The Norwegian Refugee Council (NRC) undertook a rapid needs assessment in Nargazliya camp between the 1-2nd March 2017. The needs assessment was carried out using mobile data collection tools and the Kobo Toolbox software. Three members of the NRC carried out the survey using a random sample of 110 families.
This gave a confidence level of 95% and a confidence interval of 10. According to camp authorities there are 1612 families living in the camp comprising of 8733 individuals. Survey data totaled 356 children (aged 3 -17) amongst the 110 families surveyed. This would indicate a total of 5217 children of school going age in the camp making up 57% of the camps population.
This would seem a little higher than expected. The main concerns highlighted by the survey were threefold. First the lack of access to education services in the camp, secondly that the clear majority of children have lost over 2 years schooling and thirdly that many of the children are exhibiting changes in behavior which may be as a result of their difficult situation and stressful experiences.
Current Provision of Education Services
For children aged 6-11 roughly half are currently accessing educational services, for the older age group (12-17) this drops to around 35%. A little less than 10% of the 3-5 year old’s attend some sort of education activity. The survey did not go into detail on the types of activities but several NGOs are running temporary learning spaces and child friendly spaces in the camp. There is currently no formal school but one is due to open.

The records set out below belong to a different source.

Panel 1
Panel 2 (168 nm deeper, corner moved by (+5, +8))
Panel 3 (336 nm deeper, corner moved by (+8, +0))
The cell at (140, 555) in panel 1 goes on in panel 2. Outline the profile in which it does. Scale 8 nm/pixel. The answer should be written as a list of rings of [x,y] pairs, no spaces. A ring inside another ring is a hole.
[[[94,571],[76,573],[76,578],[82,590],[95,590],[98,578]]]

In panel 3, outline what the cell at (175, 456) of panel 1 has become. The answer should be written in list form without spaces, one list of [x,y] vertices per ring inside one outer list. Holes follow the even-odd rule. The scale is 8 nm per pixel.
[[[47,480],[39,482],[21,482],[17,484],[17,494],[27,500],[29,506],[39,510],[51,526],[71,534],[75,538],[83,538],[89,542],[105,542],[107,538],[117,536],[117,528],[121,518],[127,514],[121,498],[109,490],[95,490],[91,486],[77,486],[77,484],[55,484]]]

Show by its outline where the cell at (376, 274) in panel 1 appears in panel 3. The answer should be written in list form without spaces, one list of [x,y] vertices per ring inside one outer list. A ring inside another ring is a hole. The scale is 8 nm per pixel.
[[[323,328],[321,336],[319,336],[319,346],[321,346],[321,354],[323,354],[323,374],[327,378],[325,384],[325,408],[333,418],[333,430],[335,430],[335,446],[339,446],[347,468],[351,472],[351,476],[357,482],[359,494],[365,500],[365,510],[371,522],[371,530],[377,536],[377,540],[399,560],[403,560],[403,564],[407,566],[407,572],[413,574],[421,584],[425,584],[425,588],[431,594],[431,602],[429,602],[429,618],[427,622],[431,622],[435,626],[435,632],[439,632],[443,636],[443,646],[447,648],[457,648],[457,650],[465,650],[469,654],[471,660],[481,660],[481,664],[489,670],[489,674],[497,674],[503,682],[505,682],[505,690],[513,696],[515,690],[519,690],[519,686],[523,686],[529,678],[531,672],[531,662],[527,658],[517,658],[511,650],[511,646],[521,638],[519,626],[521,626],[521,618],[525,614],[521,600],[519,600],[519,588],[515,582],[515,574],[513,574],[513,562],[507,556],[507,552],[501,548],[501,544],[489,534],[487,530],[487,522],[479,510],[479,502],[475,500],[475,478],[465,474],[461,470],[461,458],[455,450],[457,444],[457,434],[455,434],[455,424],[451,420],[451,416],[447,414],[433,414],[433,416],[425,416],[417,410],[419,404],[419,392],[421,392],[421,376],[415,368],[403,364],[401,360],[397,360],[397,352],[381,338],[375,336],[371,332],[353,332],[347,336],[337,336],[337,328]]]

85 out of 89 families with school aged children (94%) report that children have missed schooling with the clear majority of those (85% of families) indicating some or all their children have missed school for 2 years or more. There will need to be a significant effort to reintegrate these children into formal education at an appropriate grade level with support for catch up class and exams.
Psychological Impact on Children
Of the 100 families interview with children, 71 reported a behavioral change. Three areas were highlighted for both boys and girls namely:
1) Crying, sadness, depressed mood, grief,
2) Anti-social (isolating themselves),
3) Unwillingness to go to school. Schools and education services will need to include a psychosocial component to help children normalize and also identify those children in need of further support.
These three areas are discussed in more detail in the main findings with further data on the perceived risks to children and activities and support parents believe their children need is also analyzed.
Finally, it should be noted that whilst a number of the families are keen to return home once the area is secure it is expected the caseload in the camp could well increase given the substantial displacement currently occurring from western Mosul.